### Exercise passage
+--

- Developer: Westwood Studios
- Series: Command & Conquer
- Platform: Microsoft Windows
- Release: 8 December 1997
- Genre: Real-time strategy
- Mode: Multiplayer

= Command & Conquer: Sole Survivor =

1997 video game

Command & Conquer: Sole Survivor was a 1997 video game developed and published by Westwood Studios for Microsoft Windows. It was a spin-off title with multiplayer capabilities based on the 1995 game Command & Conquer. Sole Survivor received mixed reviews upon release.

==Gameplay==

Screenshot

Sole Survivor was played online-only in multiplayer with up to 50 players. Matches featured different gameplay modes, including a deathmatch where players were required to remain the last man standing or to have acquired the most points at the end of the time limit, and a capture the flag mode. Each player controlled one unit across several types including minigunners, recon bikes, and tanks. Players controlled the game using point and click controls to navigate across the terrain, attack enemies, and collect power-ups contained in crates across the map.

+--

### Set of tasks
A. Copy the Sole Survivor article starting at "Command & Conquer: Sole Survivor was" and ending at "across the map.", updating "tanks" to "armored cars".
B. Answer these questions about the Sole Survivor article:
(i) Which studio developed and published the game?
(ii) Up to how many players could take part in a match?
(iii) On what date was the game released?
C. Summarize the Sole Survivor article in two sentences.
Answer from the Sole Survivor article alone.

+--

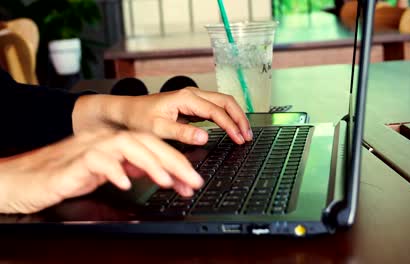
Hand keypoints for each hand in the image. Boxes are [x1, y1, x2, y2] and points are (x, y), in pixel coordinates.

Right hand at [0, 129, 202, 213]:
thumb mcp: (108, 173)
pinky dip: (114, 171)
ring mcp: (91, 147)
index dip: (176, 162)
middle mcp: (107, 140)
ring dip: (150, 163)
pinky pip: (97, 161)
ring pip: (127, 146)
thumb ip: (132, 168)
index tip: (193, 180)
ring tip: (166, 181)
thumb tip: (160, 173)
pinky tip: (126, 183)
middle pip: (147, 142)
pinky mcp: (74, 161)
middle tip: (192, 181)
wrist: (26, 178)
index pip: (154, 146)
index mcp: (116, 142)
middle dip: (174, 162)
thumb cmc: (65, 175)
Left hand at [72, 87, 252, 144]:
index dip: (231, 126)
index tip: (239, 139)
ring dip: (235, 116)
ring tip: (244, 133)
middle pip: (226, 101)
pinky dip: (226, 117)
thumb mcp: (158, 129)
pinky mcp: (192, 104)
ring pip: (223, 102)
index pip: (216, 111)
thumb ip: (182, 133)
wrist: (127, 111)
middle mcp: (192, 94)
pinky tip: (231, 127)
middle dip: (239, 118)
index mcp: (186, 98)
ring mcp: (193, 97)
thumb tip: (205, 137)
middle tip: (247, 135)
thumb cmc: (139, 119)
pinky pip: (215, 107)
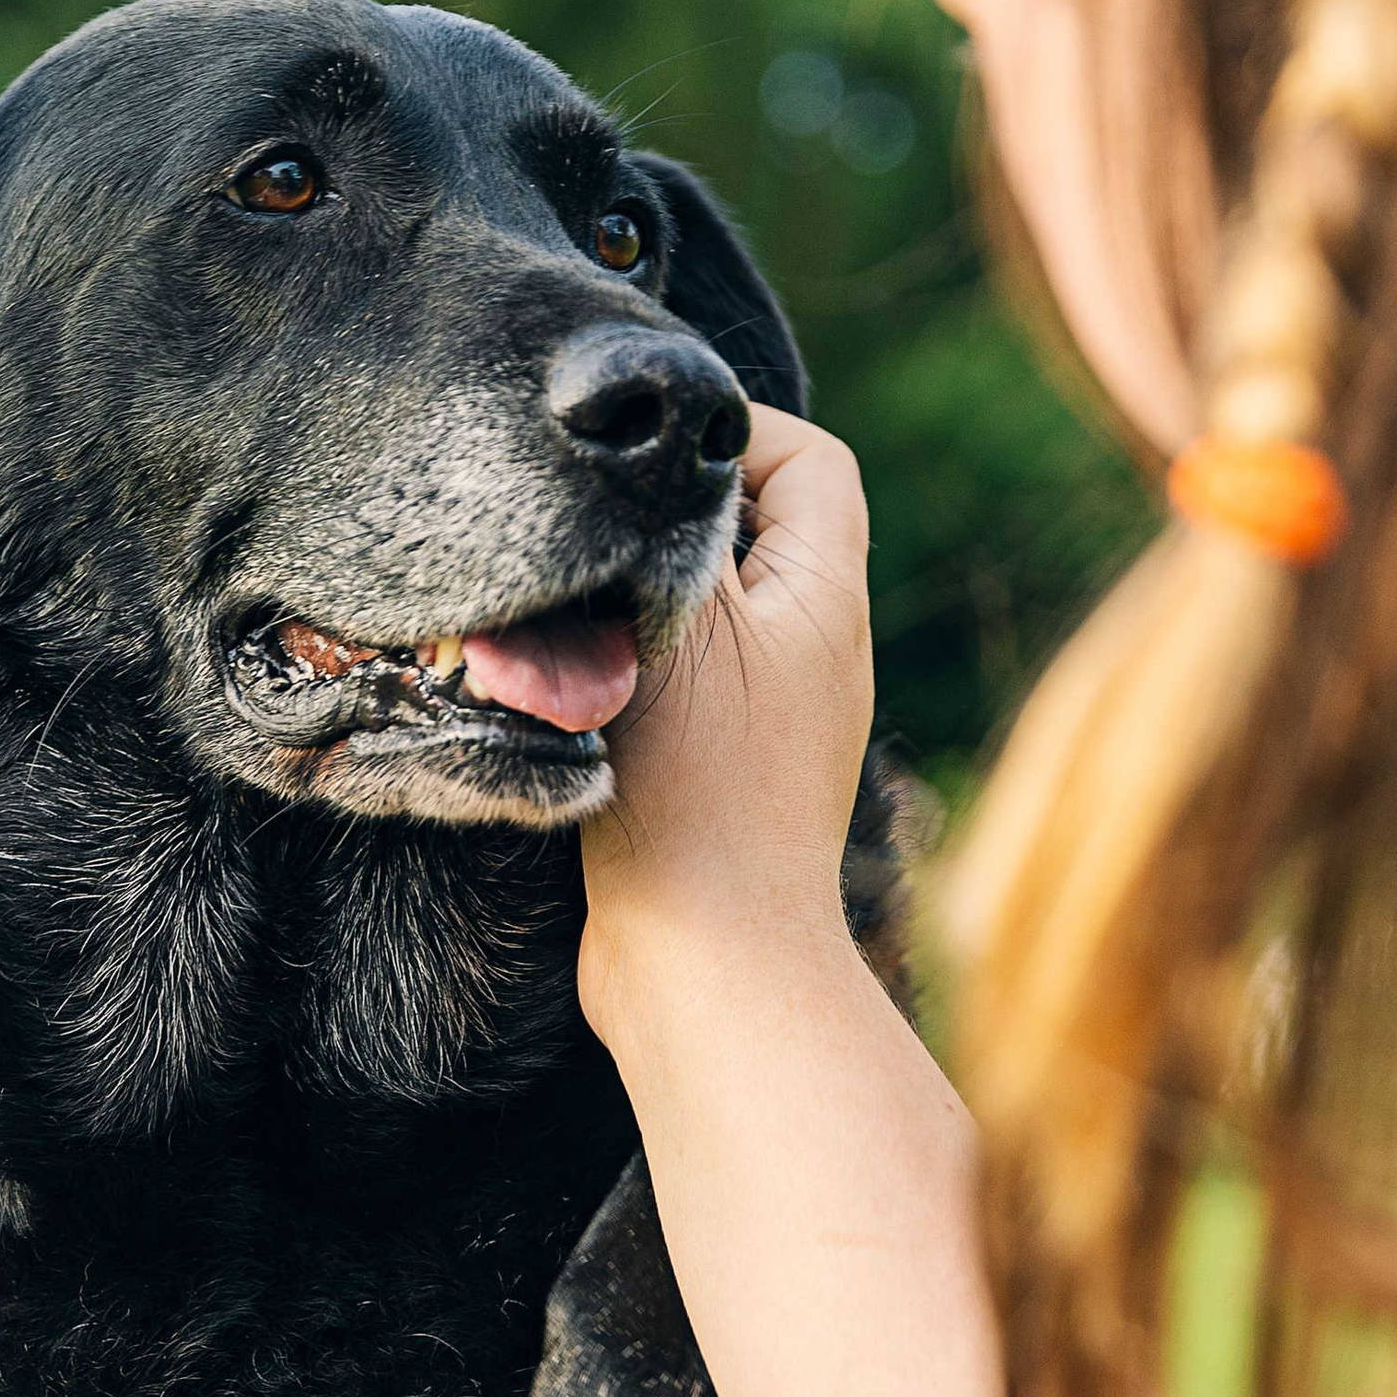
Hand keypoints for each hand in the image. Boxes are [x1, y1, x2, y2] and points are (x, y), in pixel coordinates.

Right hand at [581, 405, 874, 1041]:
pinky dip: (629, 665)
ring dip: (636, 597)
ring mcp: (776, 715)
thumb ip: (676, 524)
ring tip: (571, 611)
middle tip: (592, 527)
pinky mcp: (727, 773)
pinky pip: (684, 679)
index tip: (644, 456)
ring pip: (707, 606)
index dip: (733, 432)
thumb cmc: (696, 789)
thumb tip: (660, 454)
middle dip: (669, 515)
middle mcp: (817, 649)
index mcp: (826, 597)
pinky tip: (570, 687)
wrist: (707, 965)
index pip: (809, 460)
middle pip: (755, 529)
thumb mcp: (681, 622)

+--

### Answers below
A.
Command & Conquer: Sole Survivor was a 1997 video game developed and published by Westwood Studios for Microsoft Windows. It was a spin-off title with multiplayer capabilities based on the 1995 game Command & Conquer. Sole Survivor received mixed reviews upon release.

==Gameplay==

Screenshot

Sole Survivor was played online-only in multiplayer with up to 50 players. Matches featured different gameplay modes, including a deathmatch where players were required to remain the last man standing or to have acquired the most points at the end of the time limit, and a capture the flag mode. Each player controlled one unit across several types including minigunners, recon bikes, and armored cars. Players controlled the game using point and click controls to navigate across the terrain, attack enemies, and collect power-ups contained in crates across the map.

B.
(i) Westwood Studios
(ii) 50
(iii) 8 December 1997

C. Command & Conquer: Sole Survivor was a 1997 multiplayer spin-off of the 1995 game Command & Conquer, developed and published by Westwood Studios for Microsoft Windows, and it received mixed reviews. Played online-only with up to 50 players in modes such as deathmatch and capture the flag, it gave each player one unit to steer with point and click controls across the terrain, attacking enemies and collecting power-ups from crates.